#### EXTRACTED TEXT
--------------------------------

The solid phase extraction tubes (SPE) Oasis Prime HLB was purchased from Waters (Waters Corporation, Milford, USA).
The standards amoxicillin trihydrate, chlortetracycline hydrochloride, doxycycline hydrochloride, florfenicol, flumequine, lincomycin hydrochloride, olaquindox, oxolinic acid, oxytetracycline hydrochloride, penicillin V potassium salt, sulfachloropyridazine, sulfadiazine, sulfadimethoxine, sulfadoxin, sulfaguanidine, sulfamerazine, sulfameter, sulfamethazine, sulfamethoxazole, sulfamethoxypyridazine, sulfamethoxypyridazine-D3, sulfamonomethoxine, sulfaquinoxaline, sulfathiazole, sulfisoxazole, sulfabenzamide, sulfacetamide, sulfaclozine, sulfamethizol, sulfamoxole, sulfapyridine, sulfasalazine, sulfatroxazole, sulfisomidine, tetracycline hydrochloride, thiamphenicol, tiamulin, tilmicosin, trimethoprim, tylosin tartrate and valnemulin hydrochloride were purchased from Sigma-Aldrich (St. Louis, MO, USA). Penicillin V-D5, sulfamethazine D4, tetracycline D6 and tylvalosin were used from Toronto Research Chemicals (North York, ON, Canada).

--------------------------------

#### WORK REQUEST
Continue the text on laboratory reagents and standards from the point where it stops. The rows that follow are separate material and have no connection to the reagent text.

#### DATA
--------------------------------

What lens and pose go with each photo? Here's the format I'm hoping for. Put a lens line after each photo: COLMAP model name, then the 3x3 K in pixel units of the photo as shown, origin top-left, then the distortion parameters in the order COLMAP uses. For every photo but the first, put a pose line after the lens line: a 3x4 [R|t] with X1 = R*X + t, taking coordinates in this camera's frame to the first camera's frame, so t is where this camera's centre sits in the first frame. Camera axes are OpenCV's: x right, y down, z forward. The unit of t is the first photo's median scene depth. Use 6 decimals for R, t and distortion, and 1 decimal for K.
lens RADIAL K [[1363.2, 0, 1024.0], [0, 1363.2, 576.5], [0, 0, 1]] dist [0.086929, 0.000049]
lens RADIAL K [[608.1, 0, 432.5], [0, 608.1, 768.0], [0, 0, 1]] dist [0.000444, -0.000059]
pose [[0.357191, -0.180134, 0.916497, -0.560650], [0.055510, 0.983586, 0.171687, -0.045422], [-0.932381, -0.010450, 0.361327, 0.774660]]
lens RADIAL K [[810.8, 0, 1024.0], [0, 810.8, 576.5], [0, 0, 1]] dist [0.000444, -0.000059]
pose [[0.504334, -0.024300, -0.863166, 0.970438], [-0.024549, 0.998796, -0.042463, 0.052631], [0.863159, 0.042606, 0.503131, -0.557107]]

--------------------------------

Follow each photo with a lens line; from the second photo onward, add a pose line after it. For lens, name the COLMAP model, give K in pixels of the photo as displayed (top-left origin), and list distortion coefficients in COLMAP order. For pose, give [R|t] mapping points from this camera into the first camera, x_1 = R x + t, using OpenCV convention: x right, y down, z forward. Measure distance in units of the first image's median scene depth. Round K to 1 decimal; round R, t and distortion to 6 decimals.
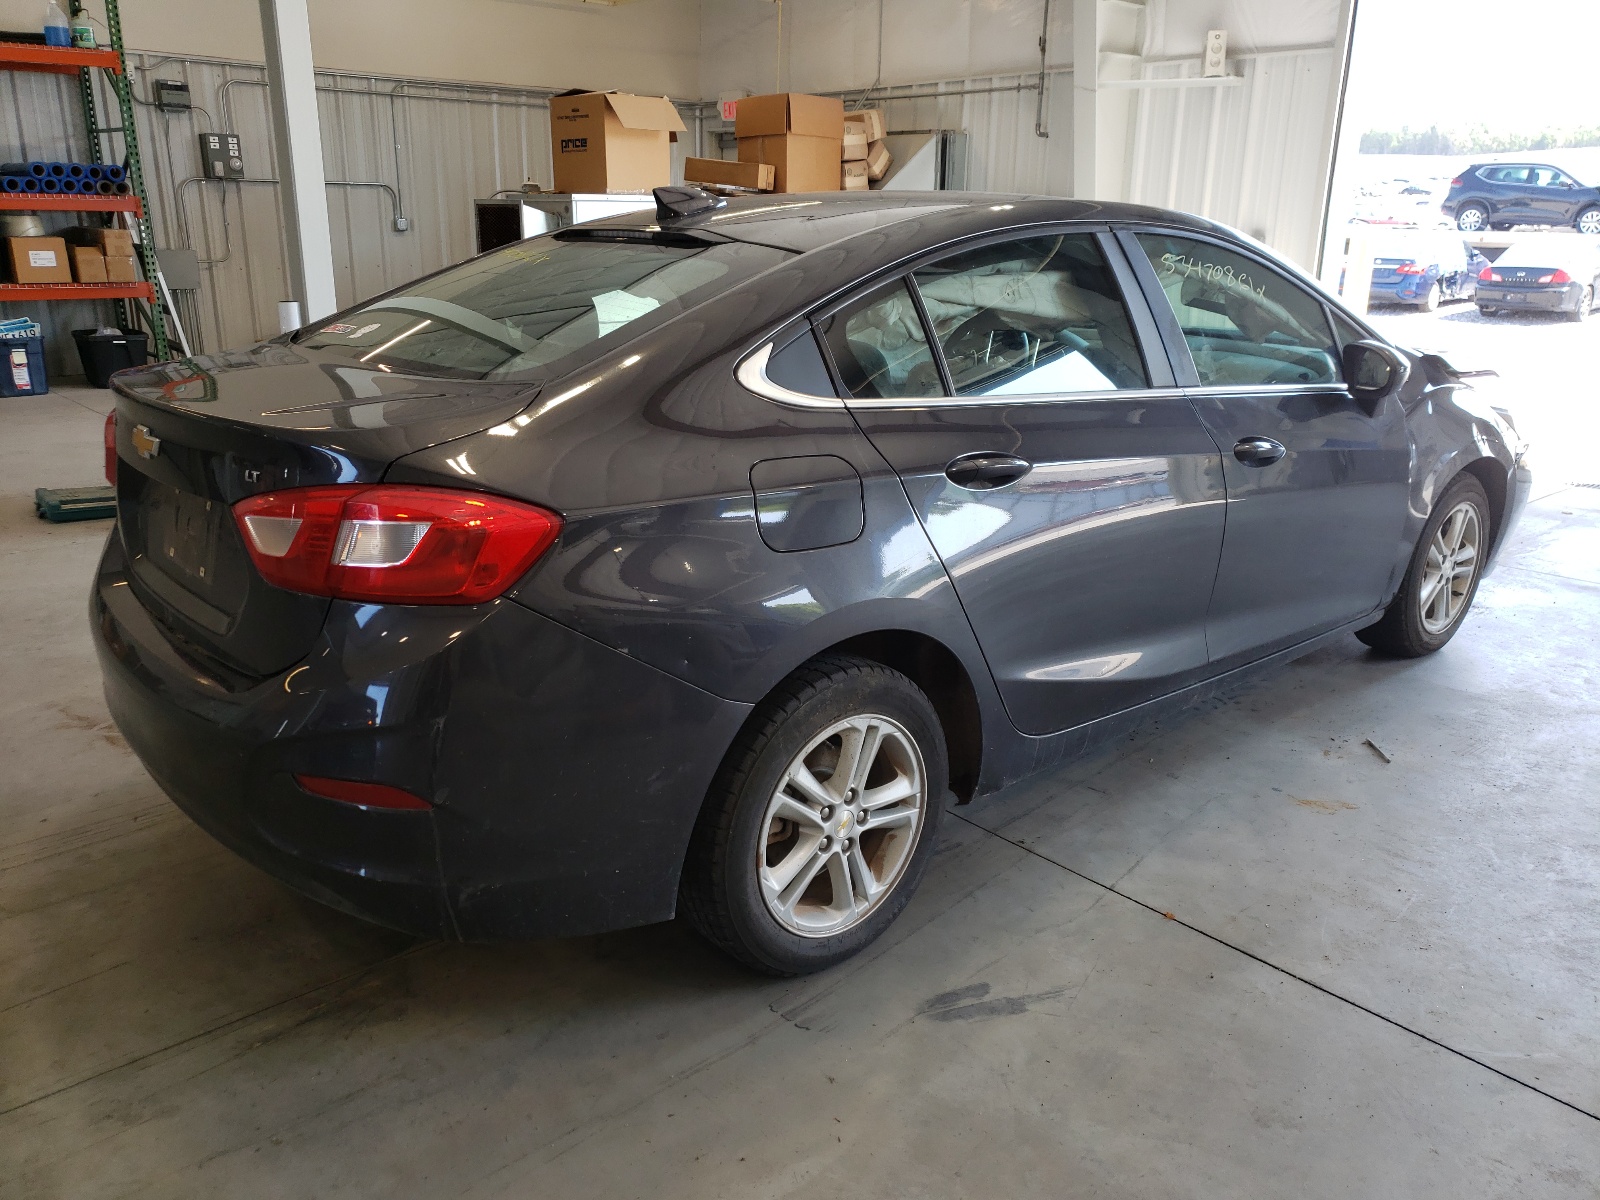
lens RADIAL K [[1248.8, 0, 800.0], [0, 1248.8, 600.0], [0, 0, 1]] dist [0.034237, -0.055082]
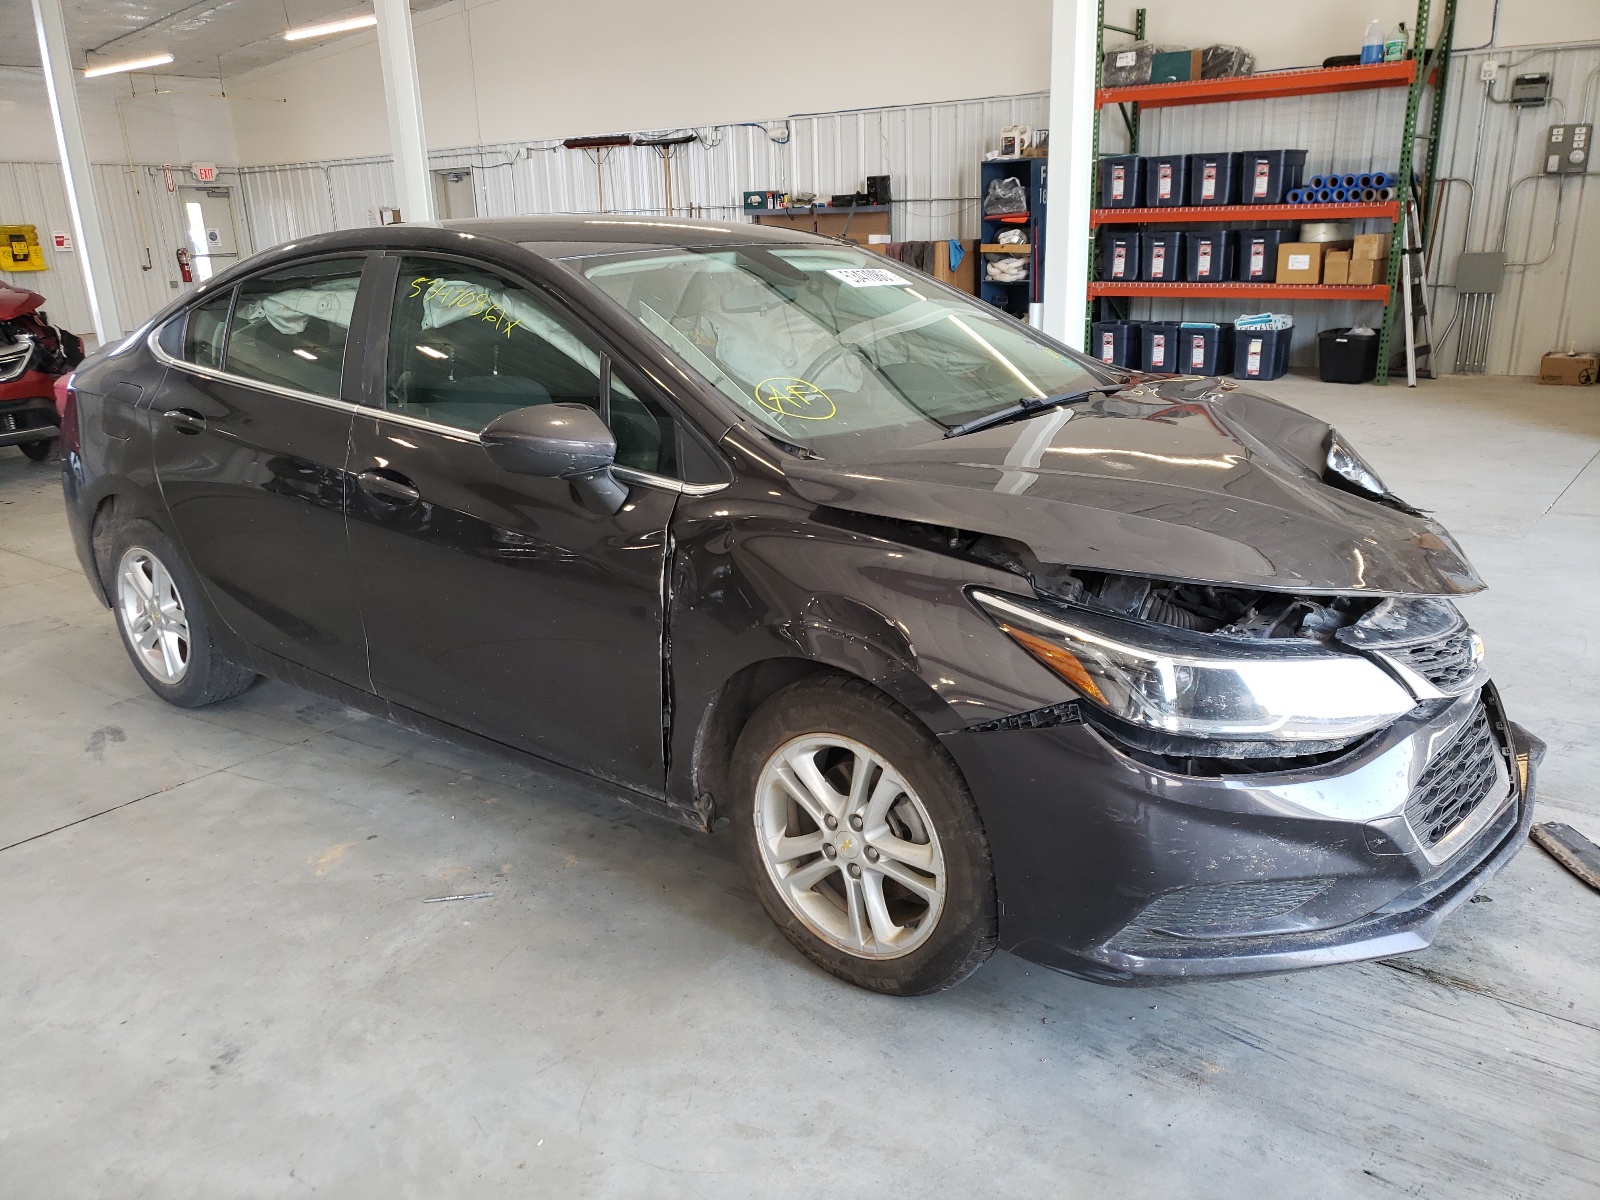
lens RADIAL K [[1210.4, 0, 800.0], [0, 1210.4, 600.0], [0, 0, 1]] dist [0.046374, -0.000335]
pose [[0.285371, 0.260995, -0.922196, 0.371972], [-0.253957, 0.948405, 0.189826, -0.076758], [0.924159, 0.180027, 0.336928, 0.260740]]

--------------------------------

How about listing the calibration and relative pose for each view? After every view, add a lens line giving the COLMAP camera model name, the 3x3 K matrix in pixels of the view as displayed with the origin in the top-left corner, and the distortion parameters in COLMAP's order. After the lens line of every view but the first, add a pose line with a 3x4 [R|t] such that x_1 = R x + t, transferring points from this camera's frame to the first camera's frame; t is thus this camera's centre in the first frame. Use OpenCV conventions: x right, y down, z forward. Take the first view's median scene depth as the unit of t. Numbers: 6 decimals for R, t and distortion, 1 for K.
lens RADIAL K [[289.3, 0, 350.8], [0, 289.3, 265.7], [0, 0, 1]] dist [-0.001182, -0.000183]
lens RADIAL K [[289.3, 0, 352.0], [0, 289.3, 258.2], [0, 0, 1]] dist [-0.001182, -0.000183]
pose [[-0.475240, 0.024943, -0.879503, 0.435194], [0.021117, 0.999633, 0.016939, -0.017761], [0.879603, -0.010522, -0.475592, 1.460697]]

--------------------------------

#### WRITTEN REPLY
Carbadox was supplied from Dr. Ehrenstorfer LGC Group (Teddington, UK).
Standard solution
To prepare a solution of a mixture of standards for sample enrichment, stock solutions were first prepared for each individual analyte (1 mg/mL). Oxolinic acid was diluted in 1 mL 1M NaOH with the addition of 9 mL MeOH, and flumequine was prepared using DMSO. Macrolides, lincosamides, tetracyclines and sulfonamides stock solutions were prepared in methanol, with the exception of sulfadiazine (1M NaOH) and sulfaquinoxaline (1 mL 0.5 M NaOH and 9 mL MeOH). These stock solutions were stored at -20°C. An intermediate stock solution as a mixture of all antibiotic groups was prepared in methanol at 10 µg/mL. Two working solutions were prepared for standard addition at concentrations of 1 µg/mL and 0.1 µg/mL. The working solution of labelled internal standards was prepared in methanol using stock solutions of enrofloxacin-D5, sulfamethazine-D4, tylosin-D3 and tetracycline-D6 at a concentration of 1 µg/mL. The stock solutions are stable for 1 year. Intermediate and working standard solutions were stable for a one-month period. All solutions were stored at -20°C.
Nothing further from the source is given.